▶ _SUPPLIED TEXT_
Secret Pittsburgh

At the Corner of Freedom and Fighting

By Samantha Temples

Picture this: It’s 1968. You’re watching the houses a block down go up in flames. The same houses your community fought so hard to keep for the residents in the Hill. The houses your barber and post-man have lived in since they were born. The houses the city tried to take away from you and your neighbors. You could stop the city from building further up the Hill, but you can’t stop the fire from burning it all to the ground.

“Don't you try and go through life worrying about if somebody like you or not. You best be making sure they doing right by you.” August Wilson, Fences

At first, Pittsburgh’s Urban Redevelopment Authority had good intentions in building the Civic Arena—or so we hope. The agency wanted to utilize urban renewal to save the city from decay and deter people from leaving Pittsburgh, both problems affecting Pittsburgh tremendously in the 1950s. The URA imagined a more beautiful downtown, showcasing a magnificent stadium meant for theatre and sport. After much debate, the location for the famous Civic Arena was settled upon: the Lower Hill—right on top of the homes of about 8,000 people (old.post-gazette.com).

▶ _WHAT TO WORK ON_
(A) Repeat the Civic Arena essay word for word, starting at "At the Corner" and ending at "to the ground.".
(B) According to the Civic Arena essay, about how many people had homes in the Lower Hill where the arena was placed?
(C) What did the Urban Redevelopment Authority want to achieve, and what did it imagine building, according to the Civic Arena essay? List each item.
The records that follow have no connection to the Civic Arena essay.

▶ _DATASET EXCERPTS_
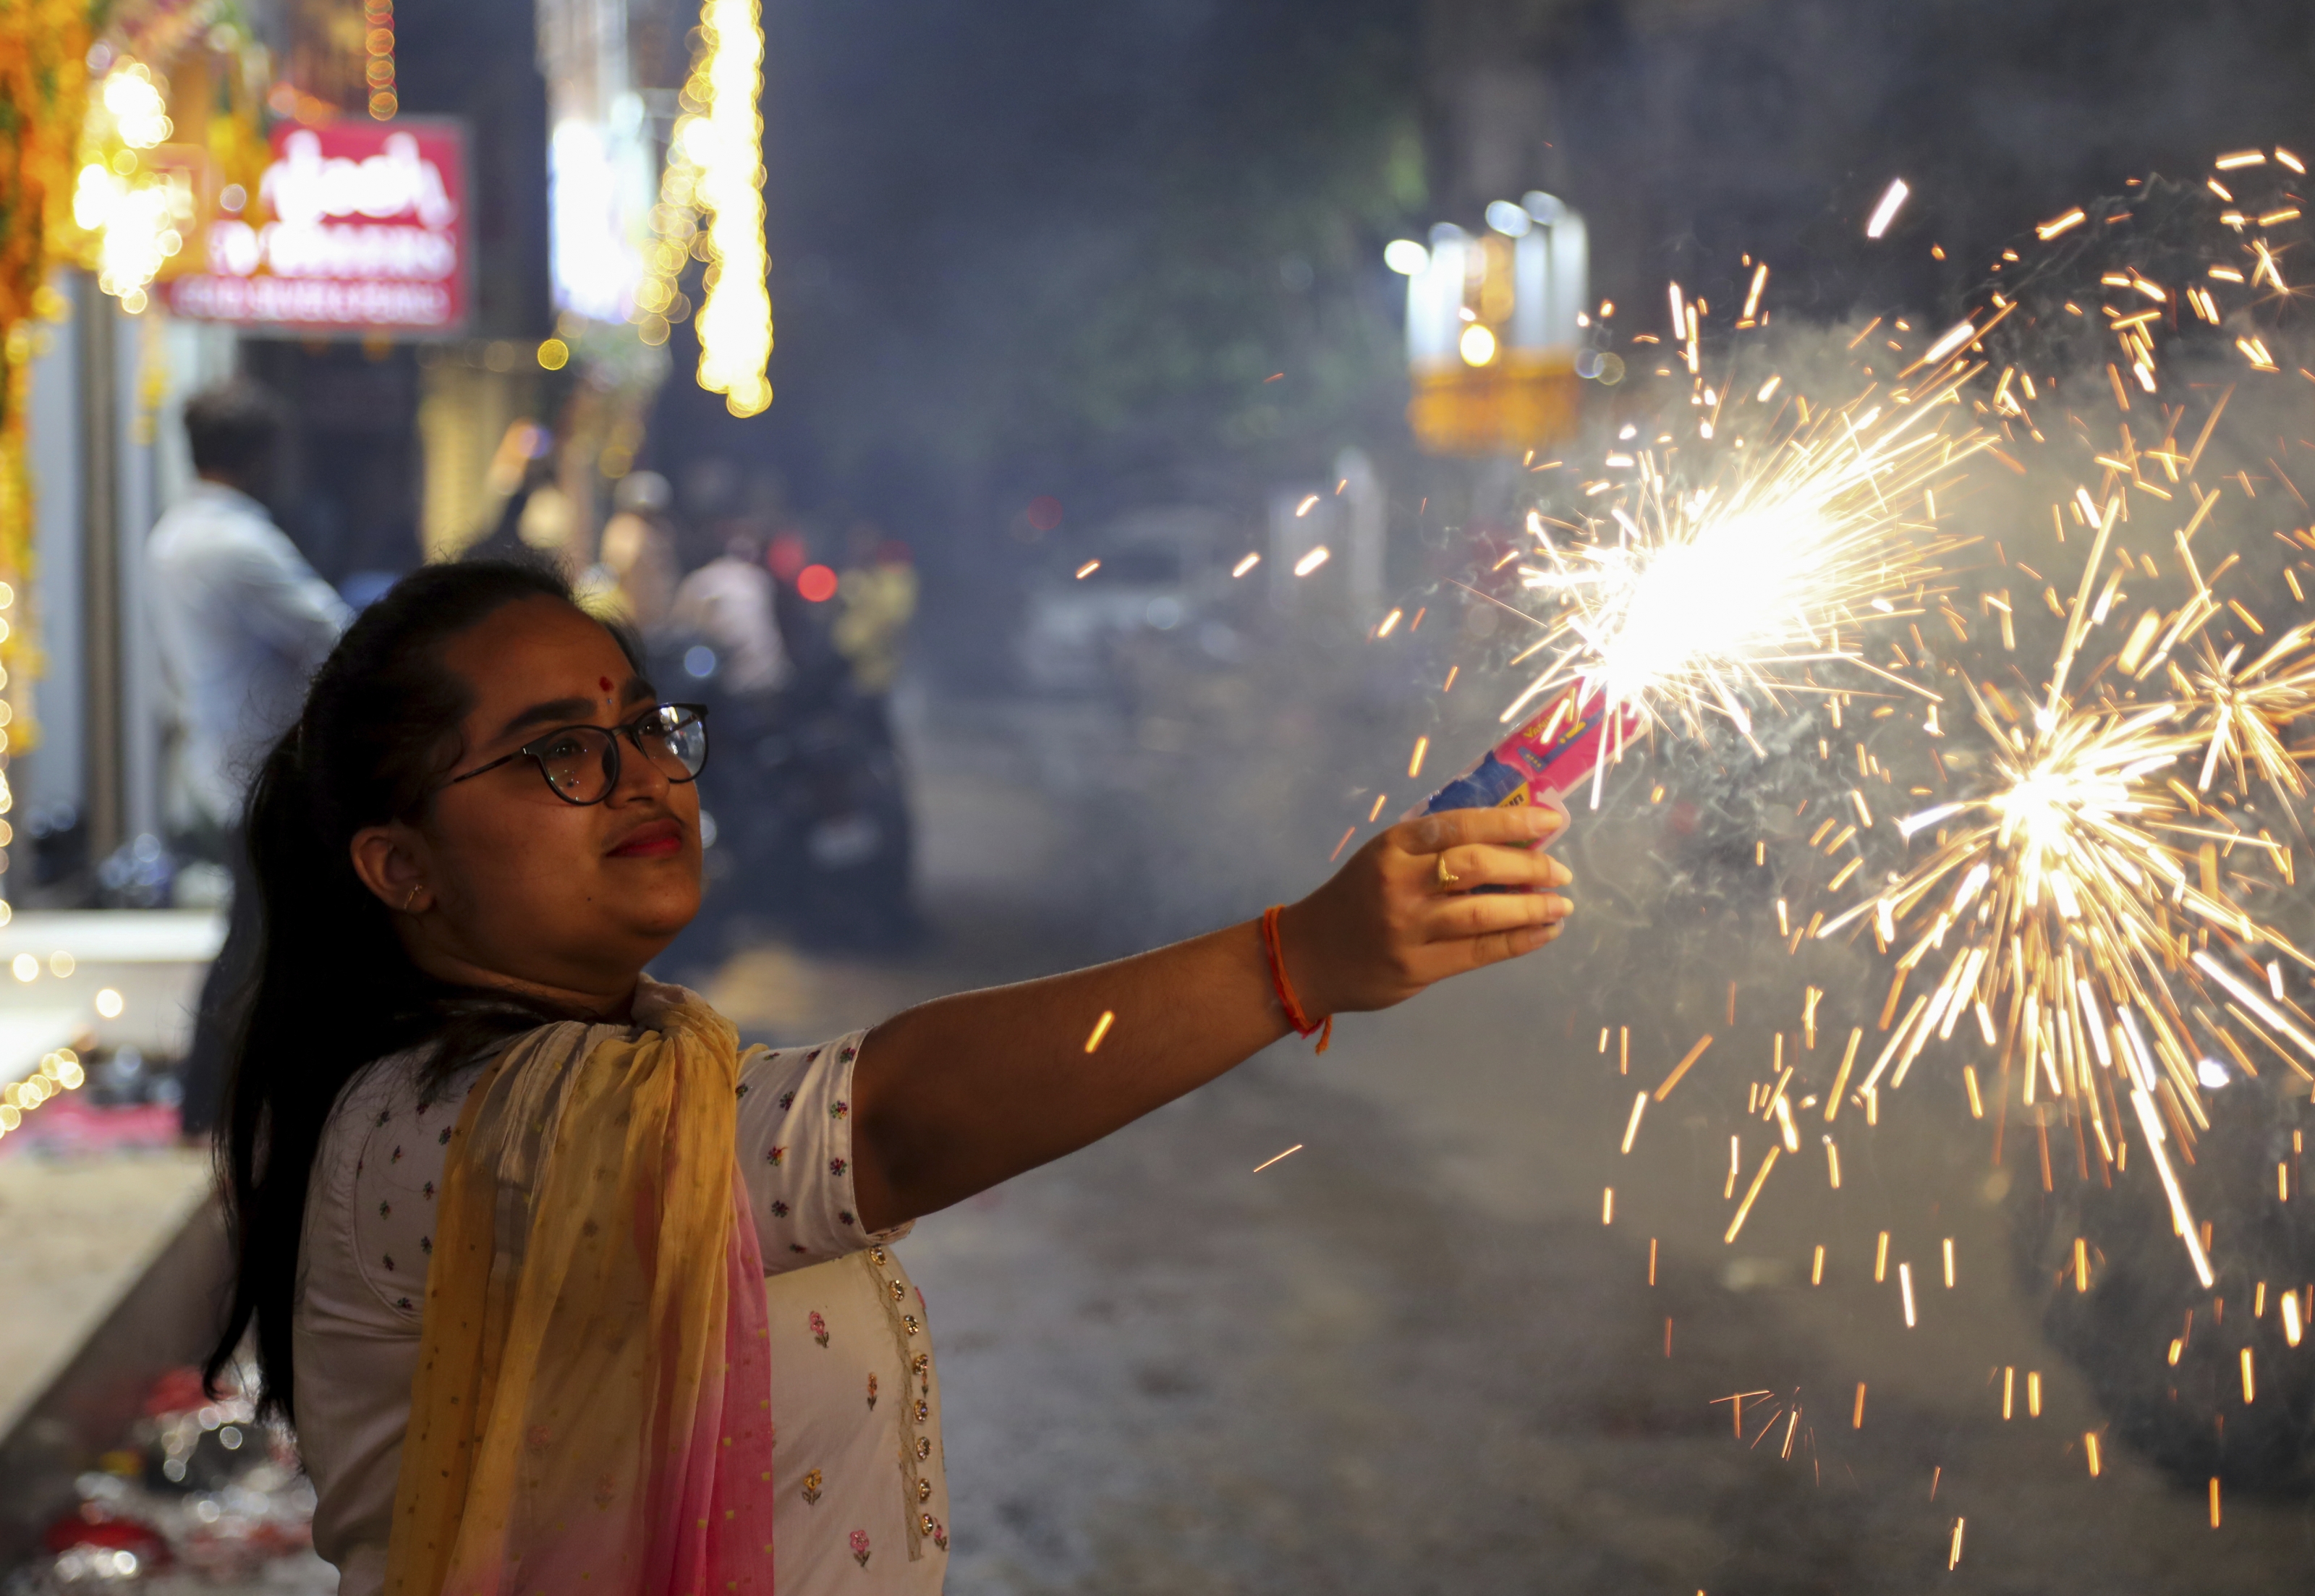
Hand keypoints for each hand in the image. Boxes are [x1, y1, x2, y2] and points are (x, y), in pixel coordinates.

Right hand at [1276, 804, 1572, 1017]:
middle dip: (1529, 865)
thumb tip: (1512, 836)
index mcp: (1393, 845)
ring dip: (1532, 907)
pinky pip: (1479, 952)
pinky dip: (1518, 940)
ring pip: (1484, 912)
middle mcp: (1400, 883)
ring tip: (1561, 905)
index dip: (1513, 819)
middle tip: (1560, 872)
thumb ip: (1436, 847)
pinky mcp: (1417, 968)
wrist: (1308, 956)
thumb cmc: (1357, 898)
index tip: (1551, 820)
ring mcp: (1408, 928)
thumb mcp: (1385, 857)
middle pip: (1478, 865)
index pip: (1462, 824)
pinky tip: (1544, 932)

▶ _TASK ANSWERS_
(A)
At the Corner of Freedom and Fighting

By Samantha Temples

Picture this: It’s 1968. You’re watching the houses a block down go up in flames. The same houses your community fought so hard to keep for the residents in the Hill. The houses your barber and post-man have lived in since they were born. The houses the city tried to take away from you and your neighbors. You could stop the city from building further up the Hill, but you can’t stop the fire from burning it all to the ground.

(B) About 8,000 people.

(C)
- Saving the city from decay through urban renewal
- Deterring people from leaving Pittsburgh
- A more beautiful downtown
- A magnificent stadium meant for theatre and sport